Similar to barcode generation, any app/program etc. can be used for demultiplexing. Here, we will use the demultiplex program on the command line. To use the demultiplex program, we will need both the input raw WkShop_VC.fastq file, as well as a tab-seperated-value (TSV) file containing the labelled barcodes in NP_WkShop_VC_BC_list.tsv. As we will be using the match tool, we can provide both the forward and reverse barcodes in the .tsv file. However, do note here that the two barcodes for each sample should both be in the same direction (i.e. the sequence of the e.g. reverse primer used to generate the PCR amplicon should be reverse complemented here, so that both barcodes are in the same direction on the same strand!)!

The one-line command below should be able to demultiplex the reads into the 4 distinct samples accordingly.
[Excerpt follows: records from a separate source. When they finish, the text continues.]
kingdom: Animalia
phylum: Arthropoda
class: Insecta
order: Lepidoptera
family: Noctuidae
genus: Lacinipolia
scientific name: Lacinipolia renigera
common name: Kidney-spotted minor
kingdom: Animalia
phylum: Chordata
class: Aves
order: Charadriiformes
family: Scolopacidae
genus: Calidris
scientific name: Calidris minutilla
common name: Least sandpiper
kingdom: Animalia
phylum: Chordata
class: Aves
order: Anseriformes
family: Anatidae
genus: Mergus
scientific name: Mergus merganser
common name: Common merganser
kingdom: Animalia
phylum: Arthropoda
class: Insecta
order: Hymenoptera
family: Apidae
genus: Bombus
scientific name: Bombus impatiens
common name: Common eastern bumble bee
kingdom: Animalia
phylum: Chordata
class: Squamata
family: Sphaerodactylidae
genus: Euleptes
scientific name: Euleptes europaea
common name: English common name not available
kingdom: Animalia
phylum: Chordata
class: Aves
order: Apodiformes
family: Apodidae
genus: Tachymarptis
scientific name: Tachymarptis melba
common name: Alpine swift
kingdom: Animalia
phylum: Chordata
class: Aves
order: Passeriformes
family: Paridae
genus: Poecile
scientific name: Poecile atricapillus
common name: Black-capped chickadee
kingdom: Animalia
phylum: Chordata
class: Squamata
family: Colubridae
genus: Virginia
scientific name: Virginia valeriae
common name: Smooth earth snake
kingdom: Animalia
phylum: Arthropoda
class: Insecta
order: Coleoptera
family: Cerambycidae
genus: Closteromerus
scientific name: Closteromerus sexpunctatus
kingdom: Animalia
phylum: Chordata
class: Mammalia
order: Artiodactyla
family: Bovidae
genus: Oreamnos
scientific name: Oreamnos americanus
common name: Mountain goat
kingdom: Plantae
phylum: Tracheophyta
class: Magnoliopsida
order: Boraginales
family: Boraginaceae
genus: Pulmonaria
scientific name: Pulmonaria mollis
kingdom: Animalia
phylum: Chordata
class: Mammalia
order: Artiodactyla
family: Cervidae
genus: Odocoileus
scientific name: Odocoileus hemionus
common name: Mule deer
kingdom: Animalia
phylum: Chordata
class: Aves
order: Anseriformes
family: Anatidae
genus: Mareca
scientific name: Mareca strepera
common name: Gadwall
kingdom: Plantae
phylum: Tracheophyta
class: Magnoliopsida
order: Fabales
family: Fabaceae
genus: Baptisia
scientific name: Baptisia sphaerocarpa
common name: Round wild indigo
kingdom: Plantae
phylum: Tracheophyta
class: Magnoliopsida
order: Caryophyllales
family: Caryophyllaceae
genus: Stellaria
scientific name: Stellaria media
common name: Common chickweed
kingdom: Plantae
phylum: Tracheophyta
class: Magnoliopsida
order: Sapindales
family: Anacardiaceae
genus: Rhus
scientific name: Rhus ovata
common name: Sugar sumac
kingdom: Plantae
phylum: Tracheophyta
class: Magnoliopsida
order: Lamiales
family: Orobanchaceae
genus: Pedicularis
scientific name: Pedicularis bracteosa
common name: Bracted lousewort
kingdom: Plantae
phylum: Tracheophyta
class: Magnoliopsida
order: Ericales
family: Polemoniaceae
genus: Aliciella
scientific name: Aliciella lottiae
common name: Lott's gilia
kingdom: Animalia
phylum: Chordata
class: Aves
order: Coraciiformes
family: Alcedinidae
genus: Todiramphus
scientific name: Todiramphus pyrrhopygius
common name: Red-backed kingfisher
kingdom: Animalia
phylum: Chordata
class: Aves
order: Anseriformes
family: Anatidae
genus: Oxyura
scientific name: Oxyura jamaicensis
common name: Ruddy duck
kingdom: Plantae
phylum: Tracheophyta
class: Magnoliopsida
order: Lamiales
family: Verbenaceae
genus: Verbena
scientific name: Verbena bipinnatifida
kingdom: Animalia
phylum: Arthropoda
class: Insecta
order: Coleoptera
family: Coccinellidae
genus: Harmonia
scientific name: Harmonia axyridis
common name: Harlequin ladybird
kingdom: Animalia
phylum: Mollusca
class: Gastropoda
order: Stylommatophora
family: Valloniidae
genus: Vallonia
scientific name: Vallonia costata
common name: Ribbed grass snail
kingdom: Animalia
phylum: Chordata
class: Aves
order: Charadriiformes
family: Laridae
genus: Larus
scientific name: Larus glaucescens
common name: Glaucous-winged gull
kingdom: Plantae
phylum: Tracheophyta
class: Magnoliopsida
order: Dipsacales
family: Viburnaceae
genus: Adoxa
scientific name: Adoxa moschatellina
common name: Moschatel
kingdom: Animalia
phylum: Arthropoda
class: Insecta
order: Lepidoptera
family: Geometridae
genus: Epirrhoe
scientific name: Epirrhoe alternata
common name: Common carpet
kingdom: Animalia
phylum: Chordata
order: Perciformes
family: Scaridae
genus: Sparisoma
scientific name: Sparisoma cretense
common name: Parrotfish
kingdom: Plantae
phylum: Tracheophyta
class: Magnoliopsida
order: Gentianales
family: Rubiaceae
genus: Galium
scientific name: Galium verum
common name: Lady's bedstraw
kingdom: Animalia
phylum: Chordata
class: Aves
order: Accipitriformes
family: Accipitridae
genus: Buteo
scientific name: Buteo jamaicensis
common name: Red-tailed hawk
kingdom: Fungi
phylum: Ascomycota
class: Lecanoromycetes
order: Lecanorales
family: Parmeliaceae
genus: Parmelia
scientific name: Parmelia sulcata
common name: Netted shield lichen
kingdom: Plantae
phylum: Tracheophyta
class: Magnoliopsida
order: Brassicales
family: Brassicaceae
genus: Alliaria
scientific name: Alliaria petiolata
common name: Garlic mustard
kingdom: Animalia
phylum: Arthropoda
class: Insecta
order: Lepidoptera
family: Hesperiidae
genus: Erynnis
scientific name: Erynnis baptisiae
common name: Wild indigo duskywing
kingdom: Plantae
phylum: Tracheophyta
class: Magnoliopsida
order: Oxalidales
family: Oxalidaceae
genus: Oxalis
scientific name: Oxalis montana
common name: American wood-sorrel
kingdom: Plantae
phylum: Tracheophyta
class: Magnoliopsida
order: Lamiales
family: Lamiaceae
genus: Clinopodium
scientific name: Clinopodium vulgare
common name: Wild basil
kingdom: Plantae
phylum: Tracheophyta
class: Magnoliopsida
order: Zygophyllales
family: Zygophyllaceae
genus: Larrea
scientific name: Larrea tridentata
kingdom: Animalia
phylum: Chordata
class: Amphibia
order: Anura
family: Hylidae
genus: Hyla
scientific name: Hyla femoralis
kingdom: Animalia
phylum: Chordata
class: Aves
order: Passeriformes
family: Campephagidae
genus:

  1. demultiplex match: tells the computer we want to use the match tool from the demultiplex program.
  2. NP_WkShop_VC_BC_list.tsv: the .tsv file containing our labelled barcodes – with the “reverse” barcode being reverse complemented so both barcodes are in the same direction, on the same strand.
  3. -m 2: to allow for 2 mismatches when demultiplexing. Note this is the number or errors, not the Sequence-Levenshtein distance itself!
  4. -d: to use Sequence-Levenshtein distance when allowing for the mismatch when multiplexing.
  5. -f: to allow the program to automatically classify any reads which are detected to belong to more than 1 sample into a separate file.
demultiplex match NP_WkShop_VC_BC_list.tsv WkShop_VC.fastq -m 2 -d -f

# Optional: remove the original raw .fastq file after demultiplexing:
rm WkShop_VC.fastq

After this, we should see the following files generated. The 4 samples are labelled BC1 to BC4. Reads detected to have barcodes matching more than one sample are classified under MULTIPLE (possibly due to read errors etc.), and reads which do not have any of either 2 barcodes detected are classified under UNKNOWN (probably due to truncated reads etc).

WkShop_VC_BC1.fastq
WkShop_VC_BC2.fastq
WkShop_VC_BC3.fastq
WkShop_VC_BC4.fastq
WkShop_VC_MULTIPLE.fastq
WkShop_VC_UNKNOWN.fastq

With that, we have succesfully demultiplexed our raw sequencing .Fastq data into their respective 4 samples! And we may continue to the next step.